**TASK TO COMPLETE:**
Please return, exactly and only, the lines beginning at the top of the entries below and ending with the line containing "- 当属性通过defineProperty定义时："; keep out the pictures.

== Segment start ==

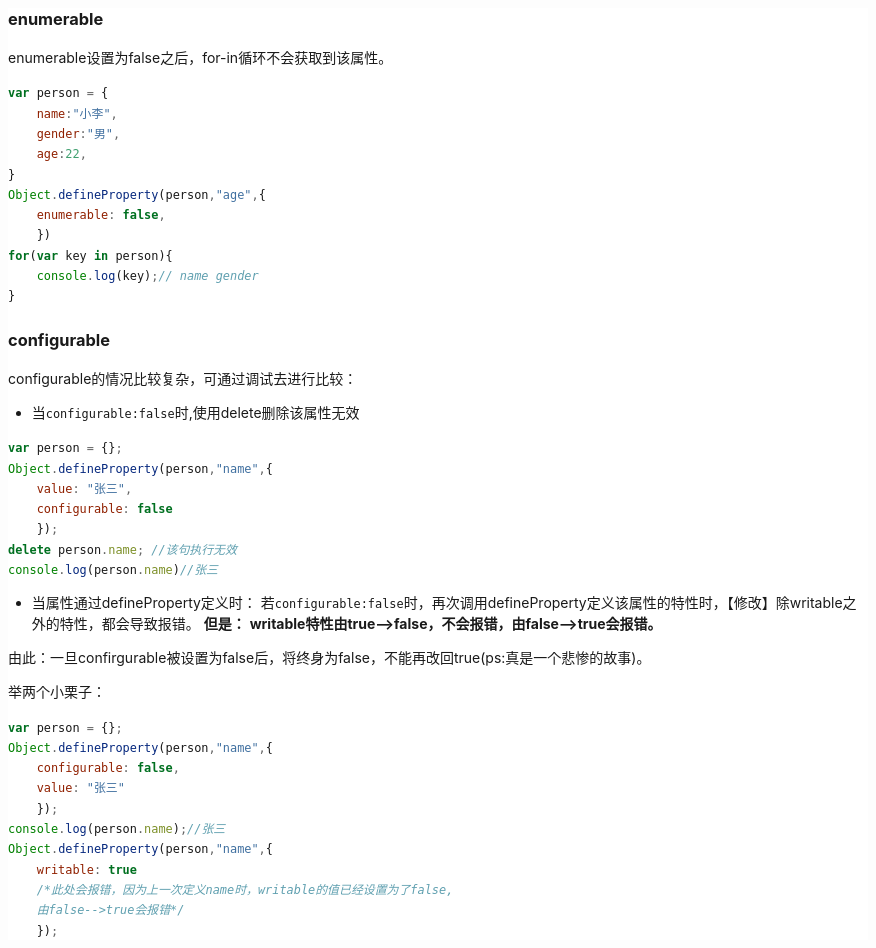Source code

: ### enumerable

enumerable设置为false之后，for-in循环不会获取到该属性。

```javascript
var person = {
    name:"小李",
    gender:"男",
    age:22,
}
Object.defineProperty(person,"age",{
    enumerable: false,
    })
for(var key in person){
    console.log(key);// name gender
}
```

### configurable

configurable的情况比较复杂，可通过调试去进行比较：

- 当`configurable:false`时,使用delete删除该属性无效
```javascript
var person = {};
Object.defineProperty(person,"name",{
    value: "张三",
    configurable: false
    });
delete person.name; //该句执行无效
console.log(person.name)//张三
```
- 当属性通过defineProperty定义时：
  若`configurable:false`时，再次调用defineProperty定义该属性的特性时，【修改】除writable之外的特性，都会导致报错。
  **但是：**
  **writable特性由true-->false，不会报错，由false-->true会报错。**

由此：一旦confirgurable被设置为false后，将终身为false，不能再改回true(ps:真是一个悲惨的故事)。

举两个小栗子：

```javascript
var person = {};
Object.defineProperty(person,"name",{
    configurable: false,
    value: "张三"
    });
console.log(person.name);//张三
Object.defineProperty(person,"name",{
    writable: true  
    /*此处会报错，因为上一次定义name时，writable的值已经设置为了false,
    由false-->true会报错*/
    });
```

== Segment end ==

**RESPONSE TO THIS EXERCISE:**
Source code

: ### enumerable

enumerable设置为false之后，for-in循环不会获取到该属性。

```javascript
var person = {
    name:"小李",
    gender:"男",
    age:22,
}
Object.defineProperty(person,"age",{
    enumerable: false,
    })
for(var key in person){
    console.log(key);// name gender
}
```

### configurable

configurable的情况比较复杂，可通过调试去进行比较：

- 当`configurable:false`时,使用delete删除该属性无效
```javascript
var person = {};
Object.defineProperty(person,"name",{
    value: "张三",
    configurable: false
    });
delete person.name; //该句执行无效
console.log(person.name)//张三
```
- 当属性通过defineProperty定义时：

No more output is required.